L might have argued that he was different, that he always remembered faces and the first place he met someone, if he encountered them more than once. His brain was like an extensive, living filing cabinet, and that sort of retrieval was truly child's play. But he remained silent, listening to Laura talk about Shadow Moon and what he had been to her. He found it interesting the way she described him as a 'big, dopey puppy'... hardly words that implied great respect. Had they been married simply because it had "clicked," because it was convenient?
Money was something L had almost always had a lot of. He was so talented that it had simply fallen into his lap, in many cases. Maybe that was why it had never been a good or a bad thing to him, but simply something that meant he could have comfort and sweet things. Considering it now, though... it was cause for many crimes. It tore people apart and turned them into greedy, empty things. Furthermore, it equaled time, and he had heard that women were a product of money and time, and therefore the square root of women was money, and therefore... he cringed inwardly. Using that reasoning (which he had heard as a joke, not come up with on his own), women truly were the root of all evil.
He probably shouldn't share that with Laura at this time. It could be "inappropriate."
What followed reminded L strongly of another conversation he and Laura had had about the subject of death. He wondered why, every time it came up, her attitude towards life and living seemed to improve. If he didn't know better, he'd say that she was trying to influence him. But L had thought about it lately, and it seemed like, when you died, it became clear based on what sort of life you'd lived what kind of person you were. L had never allowed another person to become intimately familiar with him, and it seemed like dying, having your skin stripped away, your heart weighed and truths and secrets laid bare would do the trick. And all he, L, the great detective, would have to do was lie still.

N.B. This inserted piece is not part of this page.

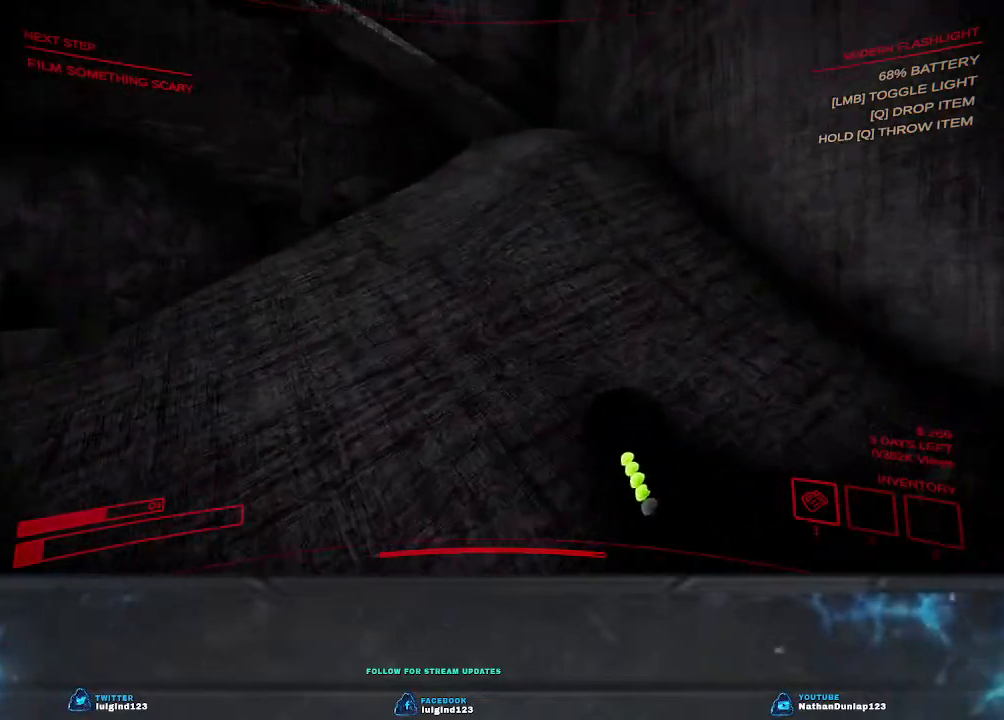
{"keys": ["d", "shift", "w"], "events": [[167, "d", "down"]]}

But Laura wanted to be alive. She had had both life and death and would know, wouldn't she?
"Of course you're yourself..." he said, keeping his eyes open and his mind working, taking another drink of coke. "I've never thought that people can truly become other people entirely, except in cases where mind-altering drugs, illness, or psychoses are involved. Your ordinary, healthy person changes in minute ways every day, and over time the changes seem large, but they are the result of influences and events. Every time something sentient learns something new, they change a little bit... I'm different now than I was ten minutes ago, because I feel like I know more about you."